Irrational behaviour

Sentiments continue to play a huge role in the Indian market

The market has been in rally mode, rising by nearly 17% for the last six weeks and the Sensex is currently past 18,000. Foreign institutional investors (FIIs) seem to have discovered India all over again, betting more than a billion dollars on India in a jiffy. The sentiment is extremely strong, despite all the news and opinion of gloom and doom—from scams in India to problems in Europe to slow growth in the US. The latest corporate earnings haven’t been too spectacular either, yet the markets shot up. Why? Well, for starters, the Indian market was mildly undervalued in late December. At a Sensex of 15,200 the PE was 13.4.

With the New Year came a massive liquidity boost which caused sentiment to change overnight. Ben Bernanke, the chairman of US Federal Reserve announced that interest rates will be low as long as it is needed. This caused hedge funds and FIIs to pour money in risky assets such as emerging markets. Since the Indian market had underperformed grossly in 2011, it bounced back the most. Additionally, the European Central Bank (ECB) pledged support to keep the European Union alive and keep Greece in the Euro. Further, the Reserve Bank of India (RBI) cut in CRR by 0.5% to 5.5%. Investors assumed that interest rate cycle has peaked in India.

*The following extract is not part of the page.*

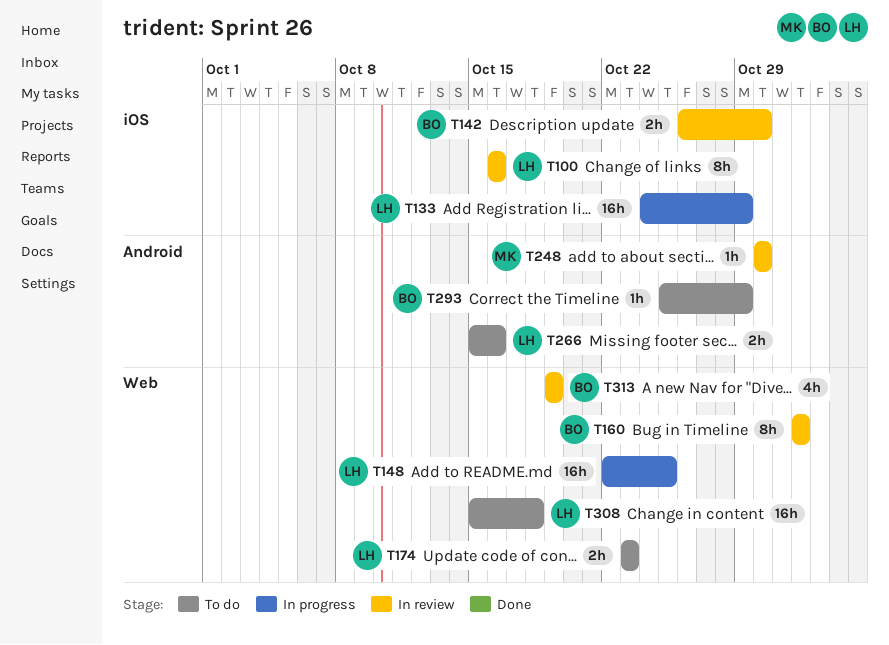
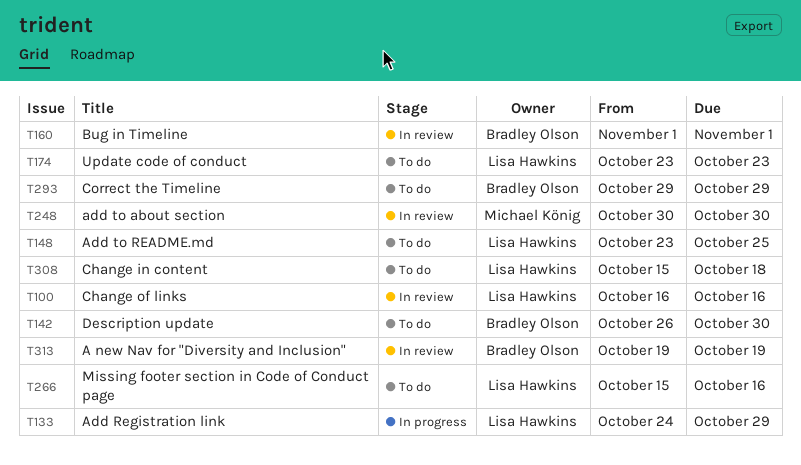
T142, status: In review -> To do
T148, status: In progress -> To do
T148, start: Oct 22 -> Oct 23
T293, start: Oct 25 -> Oct 29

So what happed to all the gloom and doom stories in the media, the continuous lament about the lack of reforms and poor governance? The fact is stock markets are always sentiment-driven. It takes a few good or bad news to turn the market around, for better or worse. We all are well aware of the lack of policy initiatives from the government and its talks of “reforms”. These things come up in a bear market and disappear when a rally starts. People simply forget them, especially since the media is always looking for cause & effect and never highlight that short-term market movements have nothing to do with long-term issues like reforms. From early December 1996, the Sensex rallied more than 60% till August 1997, on some hope or the other. It fell after the Asian crisis but rallied again 45% from December 1998 to April 1999, on another set of misplaced hopes. After all, it is not “reforms” or governance that caused the Sensex to rise 80% in 2003.

The fact is, after a deep decline, investors only need the flimsiest of excuses to buy. This is exactly what has happened this time—as it has happened many times in the past. People forget all the time and the media, which shapes popular opinion, have no truck with history. Hence the surprise all around.